:: TASK DETAILS ::
From the listing below, extract each line containing the string "Rendered".

:: THE DATA ::
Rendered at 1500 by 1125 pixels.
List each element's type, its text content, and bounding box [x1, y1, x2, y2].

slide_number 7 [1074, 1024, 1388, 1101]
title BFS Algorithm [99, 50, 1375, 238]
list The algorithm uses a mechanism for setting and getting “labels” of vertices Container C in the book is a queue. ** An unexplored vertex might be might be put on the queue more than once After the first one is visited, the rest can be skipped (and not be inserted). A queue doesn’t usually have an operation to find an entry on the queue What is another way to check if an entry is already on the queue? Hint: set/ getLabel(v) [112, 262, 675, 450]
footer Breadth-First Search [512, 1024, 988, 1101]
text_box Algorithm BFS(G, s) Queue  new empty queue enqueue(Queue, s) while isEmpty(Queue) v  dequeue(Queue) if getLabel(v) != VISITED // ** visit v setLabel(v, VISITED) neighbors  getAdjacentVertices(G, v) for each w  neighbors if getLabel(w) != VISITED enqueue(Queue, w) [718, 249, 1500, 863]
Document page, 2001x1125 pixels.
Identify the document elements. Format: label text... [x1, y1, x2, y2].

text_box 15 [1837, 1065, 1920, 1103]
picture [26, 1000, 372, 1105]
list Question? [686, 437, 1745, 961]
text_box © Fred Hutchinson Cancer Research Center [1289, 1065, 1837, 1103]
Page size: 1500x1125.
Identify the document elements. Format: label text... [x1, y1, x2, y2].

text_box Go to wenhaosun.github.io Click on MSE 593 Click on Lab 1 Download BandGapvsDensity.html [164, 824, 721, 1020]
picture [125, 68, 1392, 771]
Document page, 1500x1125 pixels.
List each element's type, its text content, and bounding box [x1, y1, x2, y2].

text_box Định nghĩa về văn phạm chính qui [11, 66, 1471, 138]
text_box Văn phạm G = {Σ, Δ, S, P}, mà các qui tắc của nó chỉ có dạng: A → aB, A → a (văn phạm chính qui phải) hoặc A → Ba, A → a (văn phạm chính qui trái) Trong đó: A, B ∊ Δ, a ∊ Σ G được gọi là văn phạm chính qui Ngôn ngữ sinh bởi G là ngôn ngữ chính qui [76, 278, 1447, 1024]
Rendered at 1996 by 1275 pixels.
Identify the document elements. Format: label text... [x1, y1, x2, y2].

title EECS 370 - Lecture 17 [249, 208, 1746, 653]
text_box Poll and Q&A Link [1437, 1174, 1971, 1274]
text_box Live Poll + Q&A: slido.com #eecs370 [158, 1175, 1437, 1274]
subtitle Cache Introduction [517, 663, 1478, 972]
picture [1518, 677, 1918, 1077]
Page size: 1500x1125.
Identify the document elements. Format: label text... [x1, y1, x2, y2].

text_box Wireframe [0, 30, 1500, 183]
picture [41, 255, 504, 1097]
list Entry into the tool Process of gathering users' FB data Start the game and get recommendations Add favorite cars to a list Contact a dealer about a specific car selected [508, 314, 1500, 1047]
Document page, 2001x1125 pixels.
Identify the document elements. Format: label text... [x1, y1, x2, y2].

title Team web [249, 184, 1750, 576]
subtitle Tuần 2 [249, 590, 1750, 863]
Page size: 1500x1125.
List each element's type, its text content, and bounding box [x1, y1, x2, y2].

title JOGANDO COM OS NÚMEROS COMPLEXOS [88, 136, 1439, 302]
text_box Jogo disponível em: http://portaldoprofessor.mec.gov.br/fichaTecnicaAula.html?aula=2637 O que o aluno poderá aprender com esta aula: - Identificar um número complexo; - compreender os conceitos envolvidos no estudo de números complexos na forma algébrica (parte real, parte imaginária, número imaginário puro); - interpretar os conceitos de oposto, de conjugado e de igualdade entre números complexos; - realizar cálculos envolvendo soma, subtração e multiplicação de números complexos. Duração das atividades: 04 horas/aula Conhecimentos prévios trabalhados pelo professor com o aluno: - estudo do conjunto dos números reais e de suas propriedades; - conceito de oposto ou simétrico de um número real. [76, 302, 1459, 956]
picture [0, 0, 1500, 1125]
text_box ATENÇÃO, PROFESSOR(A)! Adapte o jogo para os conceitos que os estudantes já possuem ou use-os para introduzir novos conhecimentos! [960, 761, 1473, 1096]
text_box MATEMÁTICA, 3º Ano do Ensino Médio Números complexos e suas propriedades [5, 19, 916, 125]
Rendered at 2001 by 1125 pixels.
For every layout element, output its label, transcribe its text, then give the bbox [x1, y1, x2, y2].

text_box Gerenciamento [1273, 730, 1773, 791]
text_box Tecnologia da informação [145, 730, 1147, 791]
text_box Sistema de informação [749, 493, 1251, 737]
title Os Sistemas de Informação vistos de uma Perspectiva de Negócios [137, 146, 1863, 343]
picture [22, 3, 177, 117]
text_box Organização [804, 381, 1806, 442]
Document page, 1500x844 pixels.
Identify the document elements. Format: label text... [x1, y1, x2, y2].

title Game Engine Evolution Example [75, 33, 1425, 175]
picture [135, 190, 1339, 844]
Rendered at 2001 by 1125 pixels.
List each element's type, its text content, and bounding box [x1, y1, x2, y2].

:: ANSWER TO THIS TASK ::
Rendered at 1500 by 1125 pixels.
Rendered at 1996 by 1275 pixels.
Rendered at 2001 by 1125 pixels.
Rendered at 2001 by 1125 pixels.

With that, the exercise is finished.